The Real Housewives of Moscow
Briefly

The Real Housewives of Moscow
"I met Alina Rotenberg in the summer of 2012. At thirty-six, she was no longer married, but her last name spoke volumes in Moscow: her ex-husband, Igor, was the son of Arkady Rotenberg, one of Vladimir Putin's childhood friends and judo buddies. There were a lot of women like Alina in Moscow. They were beautiful, their laser-toned skin and ostentatiously luxe clothing advertising their wealth."
"The post-Soviet nomenklatura was not that different from the one it replaced-and that was intentional. Putin had joined the K.G.B. during Leonid Brezhnev's tenure, in the seventies, and, having used its power structure to reach the country's upper rungs, he was all too happy to reproduce it. Back were the villas and the apartments, the chauffeurs and the mistresses swaddled in foreign luxury."

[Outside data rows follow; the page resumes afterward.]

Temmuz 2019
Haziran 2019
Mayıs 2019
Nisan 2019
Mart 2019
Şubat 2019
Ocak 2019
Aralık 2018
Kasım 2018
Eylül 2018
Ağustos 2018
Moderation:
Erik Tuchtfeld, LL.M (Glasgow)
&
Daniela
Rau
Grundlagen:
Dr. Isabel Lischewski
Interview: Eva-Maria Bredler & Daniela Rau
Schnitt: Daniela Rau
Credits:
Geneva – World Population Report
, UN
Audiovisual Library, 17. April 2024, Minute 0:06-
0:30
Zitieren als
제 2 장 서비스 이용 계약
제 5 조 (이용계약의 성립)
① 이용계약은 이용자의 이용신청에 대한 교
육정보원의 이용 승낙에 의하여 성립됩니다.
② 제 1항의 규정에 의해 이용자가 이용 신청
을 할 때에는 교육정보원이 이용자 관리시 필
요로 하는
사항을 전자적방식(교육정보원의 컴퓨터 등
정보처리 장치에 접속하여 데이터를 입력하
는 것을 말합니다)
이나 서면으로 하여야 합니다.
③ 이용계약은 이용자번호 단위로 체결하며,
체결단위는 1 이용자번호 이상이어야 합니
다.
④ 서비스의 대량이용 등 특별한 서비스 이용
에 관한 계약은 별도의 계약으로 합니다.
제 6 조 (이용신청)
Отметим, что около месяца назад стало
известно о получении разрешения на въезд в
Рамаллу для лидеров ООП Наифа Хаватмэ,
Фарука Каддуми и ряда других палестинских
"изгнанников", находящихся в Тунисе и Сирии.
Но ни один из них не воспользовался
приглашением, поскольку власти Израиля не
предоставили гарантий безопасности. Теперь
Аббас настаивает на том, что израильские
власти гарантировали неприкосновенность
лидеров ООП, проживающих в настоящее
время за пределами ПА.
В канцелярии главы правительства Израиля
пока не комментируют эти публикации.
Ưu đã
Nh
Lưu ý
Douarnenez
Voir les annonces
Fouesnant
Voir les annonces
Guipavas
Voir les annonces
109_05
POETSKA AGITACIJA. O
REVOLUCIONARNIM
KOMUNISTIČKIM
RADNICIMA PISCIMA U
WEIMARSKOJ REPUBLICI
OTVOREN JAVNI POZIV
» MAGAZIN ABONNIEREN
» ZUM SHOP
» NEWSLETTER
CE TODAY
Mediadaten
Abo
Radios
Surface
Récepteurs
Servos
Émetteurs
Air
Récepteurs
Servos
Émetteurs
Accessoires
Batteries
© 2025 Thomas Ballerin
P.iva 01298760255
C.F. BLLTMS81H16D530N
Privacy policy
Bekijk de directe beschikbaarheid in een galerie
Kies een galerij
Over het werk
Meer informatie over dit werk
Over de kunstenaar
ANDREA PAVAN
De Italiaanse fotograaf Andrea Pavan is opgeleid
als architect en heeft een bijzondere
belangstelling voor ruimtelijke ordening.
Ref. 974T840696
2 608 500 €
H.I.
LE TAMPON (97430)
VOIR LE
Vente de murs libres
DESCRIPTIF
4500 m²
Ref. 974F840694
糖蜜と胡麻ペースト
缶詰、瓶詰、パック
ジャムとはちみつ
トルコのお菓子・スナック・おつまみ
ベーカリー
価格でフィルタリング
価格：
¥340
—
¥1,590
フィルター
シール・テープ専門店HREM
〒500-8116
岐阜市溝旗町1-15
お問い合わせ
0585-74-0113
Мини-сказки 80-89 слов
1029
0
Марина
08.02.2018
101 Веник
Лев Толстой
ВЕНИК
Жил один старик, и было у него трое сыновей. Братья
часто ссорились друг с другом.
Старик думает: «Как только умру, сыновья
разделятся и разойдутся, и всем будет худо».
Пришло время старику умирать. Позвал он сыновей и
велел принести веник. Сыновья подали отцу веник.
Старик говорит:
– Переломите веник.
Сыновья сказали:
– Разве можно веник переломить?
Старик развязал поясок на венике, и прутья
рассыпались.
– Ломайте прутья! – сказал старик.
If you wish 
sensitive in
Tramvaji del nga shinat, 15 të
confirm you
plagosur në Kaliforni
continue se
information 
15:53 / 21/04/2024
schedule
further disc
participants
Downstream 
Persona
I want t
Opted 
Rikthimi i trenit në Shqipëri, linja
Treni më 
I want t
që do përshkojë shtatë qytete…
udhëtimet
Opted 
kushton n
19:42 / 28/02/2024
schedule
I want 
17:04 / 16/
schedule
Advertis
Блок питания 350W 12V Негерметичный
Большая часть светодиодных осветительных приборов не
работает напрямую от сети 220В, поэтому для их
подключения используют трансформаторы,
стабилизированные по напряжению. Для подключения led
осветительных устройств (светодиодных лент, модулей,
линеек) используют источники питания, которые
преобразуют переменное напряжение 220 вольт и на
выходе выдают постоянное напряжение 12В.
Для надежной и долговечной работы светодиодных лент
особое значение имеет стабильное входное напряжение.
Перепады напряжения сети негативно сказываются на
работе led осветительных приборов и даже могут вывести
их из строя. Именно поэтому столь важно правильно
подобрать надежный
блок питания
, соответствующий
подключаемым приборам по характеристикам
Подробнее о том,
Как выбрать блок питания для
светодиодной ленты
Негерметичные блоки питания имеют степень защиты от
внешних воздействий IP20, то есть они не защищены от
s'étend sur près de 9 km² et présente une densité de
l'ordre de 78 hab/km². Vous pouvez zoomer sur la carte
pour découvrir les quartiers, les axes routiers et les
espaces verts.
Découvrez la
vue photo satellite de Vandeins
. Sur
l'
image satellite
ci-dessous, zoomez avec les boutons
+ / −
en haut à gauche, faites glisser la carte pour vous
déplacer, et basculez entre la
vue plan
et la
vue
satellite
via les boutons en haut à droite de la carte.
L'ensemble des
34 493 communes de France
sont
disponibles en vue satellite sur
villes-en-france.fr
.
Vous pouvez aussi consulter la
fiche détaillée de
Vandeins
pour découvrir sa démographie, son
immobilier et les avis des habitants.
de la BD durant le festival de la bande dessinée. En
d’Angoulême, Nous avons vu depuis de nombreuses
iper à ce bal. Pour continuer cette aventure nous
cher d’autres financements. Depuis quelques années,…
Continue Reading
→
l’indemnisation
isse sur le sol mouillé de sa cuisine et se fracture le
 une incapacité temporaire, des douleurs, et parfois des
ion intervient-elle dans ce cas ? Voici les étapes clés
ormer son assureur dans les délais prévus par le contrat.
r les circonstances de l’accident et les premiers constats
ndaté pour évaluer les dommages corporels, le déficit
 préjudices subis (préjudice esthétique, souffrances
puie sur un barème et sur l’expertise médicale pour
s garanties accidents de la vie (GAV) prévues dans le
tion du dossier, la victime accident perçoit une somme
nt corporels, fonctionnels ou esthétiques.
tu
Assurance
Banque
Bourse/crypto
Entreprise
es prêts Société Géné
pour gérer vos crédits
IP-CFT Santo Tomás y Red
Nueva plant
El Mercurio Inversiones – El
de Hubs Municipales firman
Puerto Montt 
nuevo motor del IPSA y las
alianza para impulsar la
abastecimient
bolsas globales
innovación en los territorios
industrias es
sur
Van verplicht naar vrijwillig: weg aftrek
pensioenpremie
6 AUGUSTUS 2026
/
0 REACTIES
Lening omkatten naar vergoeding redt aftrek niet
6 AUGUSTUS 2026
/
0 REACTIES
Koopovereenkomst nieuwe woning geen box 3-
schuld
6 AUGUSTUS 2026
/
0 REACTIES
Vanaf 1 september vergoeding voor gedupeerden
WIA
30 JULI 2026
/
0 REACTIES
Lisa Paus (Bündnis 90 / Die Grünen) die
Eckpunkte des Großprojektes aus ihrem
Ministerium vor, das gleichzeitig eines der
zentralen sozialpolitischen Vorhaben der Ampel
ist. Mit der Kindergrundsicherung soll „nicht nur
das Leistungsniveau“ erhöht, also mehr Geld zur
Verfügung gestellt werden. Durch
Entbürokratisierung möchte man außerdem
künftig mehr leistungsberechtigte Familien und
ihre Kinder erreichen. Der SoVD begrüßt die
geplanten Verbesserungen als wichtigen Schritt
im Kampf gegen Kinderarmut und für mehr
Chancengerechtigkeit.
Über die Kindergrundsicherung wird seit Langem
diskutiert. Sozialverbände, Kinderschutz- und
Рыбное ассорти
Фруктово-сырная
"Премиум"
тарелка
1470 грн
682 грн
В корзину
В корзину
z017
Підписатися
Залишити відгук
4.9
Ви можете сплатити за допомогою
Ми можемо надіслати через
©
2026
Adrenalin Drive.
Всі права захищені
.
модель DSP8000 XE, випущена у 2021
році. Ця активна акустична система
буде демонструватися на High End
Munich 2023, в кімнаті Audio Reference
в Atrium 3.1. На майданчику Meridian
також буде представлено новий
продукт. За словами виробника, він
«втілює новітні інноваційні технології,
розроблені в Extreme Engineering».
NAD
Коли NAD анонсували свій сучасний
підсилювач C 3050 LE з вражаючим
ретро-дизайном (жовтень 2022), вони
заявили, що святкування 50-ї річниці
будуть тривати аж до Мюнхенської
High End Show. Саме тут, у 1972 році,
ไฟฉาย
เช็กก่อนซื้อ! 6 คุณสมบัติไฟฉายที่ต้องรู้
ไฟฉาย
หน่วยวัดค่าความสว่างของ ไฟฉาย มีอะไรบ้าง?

Alina Rotenberg represents Moscow women whose social standing hinges on elite surnames and marriage connections despite divorce or aging. After Putin's 2000 election, a new oligarchic class emerged through no-bid contracts to cronies, recreating a Soviet-style nomenklatura. The revived elite acquired villas, apartments, chauffeurs, and mistresses and gained greater access to world markets, fueling demand for luxury. Many women sought entry to that gilded stratosphere by marrying men within those circles. Public attitudes often reduce these women to beauty despite their wealth, labeling divorced or older women as having a 'character' or being 'difficult,' limiting autonomy.